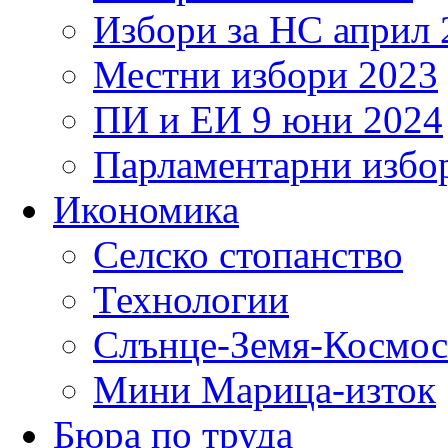
Избори за НС април 
Местни избори 2023
ПИ и ЕИ 9 юни 2024
Парламентарни избор
Икономика
Селско стопанство
Технологии
Слънце-Земя-Космос
Мини Марица-изток
Бюра по труда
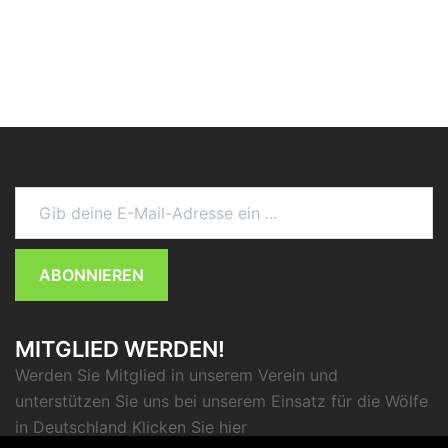
Gib deine E-Mail-Adresse ein ...
ABONNIEREN
MITGLIED WERDEN!
Werden Sie Mitglied in unserem Verein und
unterstützen Sie uns bei unserem Einsatz für die Wölfe
in Deutschland Klicken Sie
hier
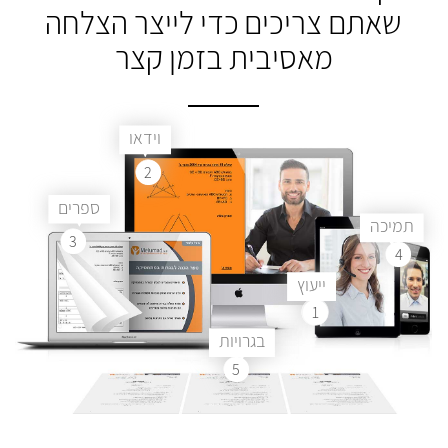
שאתם צריכים
כדי לייצר הצלחה
מאסיבית בזמן קצר
וידאו
2
ספרים
תמיכה
3
4
ייעוץ
1
בגרויות
5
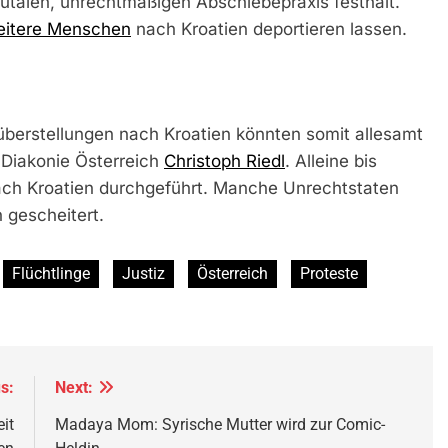
utalen, unrechtmäßigen Abschiebepraxis festhält.
eitere Menschen
nach Kroatien deportieren lassen.
überstellungen nach Kroatien könnten somit allesamt
r Diakonie Österreich
Christoph Riedl
. Alleine bis
ach Kroatien durchgeführt. Manche Unrechtstaten
gescheitert.
Flüchtlinge
Justiz
Österreich
Proteste
s:
Next:
it
Madaya Mom: Syrische Mutter wird zur Comic-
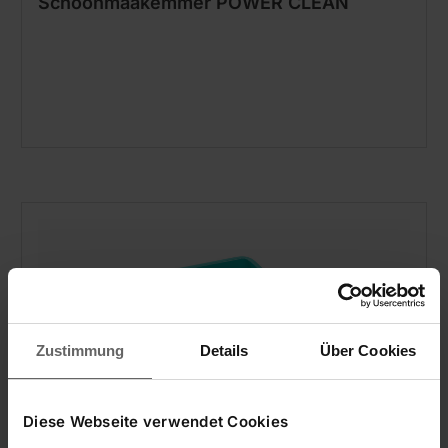
Schoonmaakemmer POWER CLEAN
Zustimmung
Details
Über Cookies
Diese Webseite verwendet Cookies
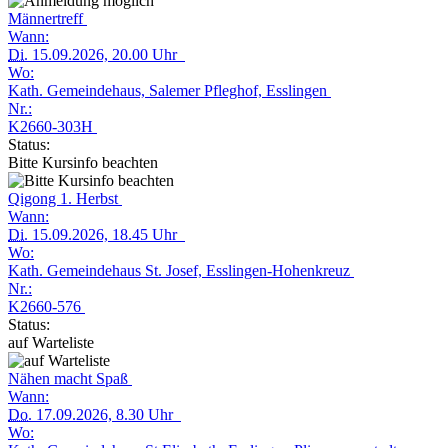
Männertreff
Wann:
Di.
15.09.2026, 20.00 Uhr
Wo:
Kath. Gemeindehaus, Salemer Pfleghof, Esslingen
Nr.:
K2660-303H
Status:
Bitte Kursinfo beachten
Qigong 1. Herbst
Wann:
Di.
15.09.2026, 18.45 Uhr
Wo:
Kath. Gemeindehaus St. Josef, Esslingen-Hohenkreuz
Nr.:
K2660-576
Status:
auf Warteliste
Nähen macht Spaß
Wann:
Do.
17.09.2026, 8.30 Uhr
Wo:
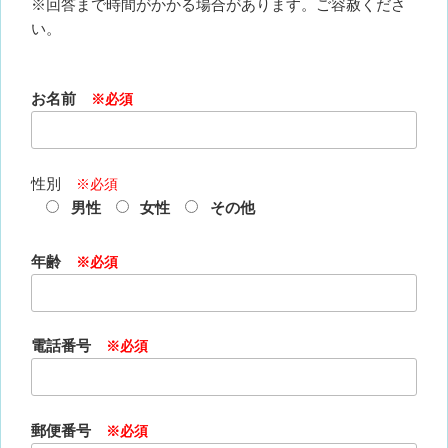
※回答まで時間がかかる場合があります。ご容赦くださ
い。
お名前
※必須
性別
※必須
男性
女性
その他
年齢
※必須
電話番号
※必須
郵便番号
※必須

Work instructions:
Pick from the records each line that contains the word "Kroatien" and show it.

Task solution:
nach Kroatien deportieren lassen.
überstellungen nach Kroatien könnten somit allesamt
ach Kroatien durchgeführt. Manche Unrechtstaten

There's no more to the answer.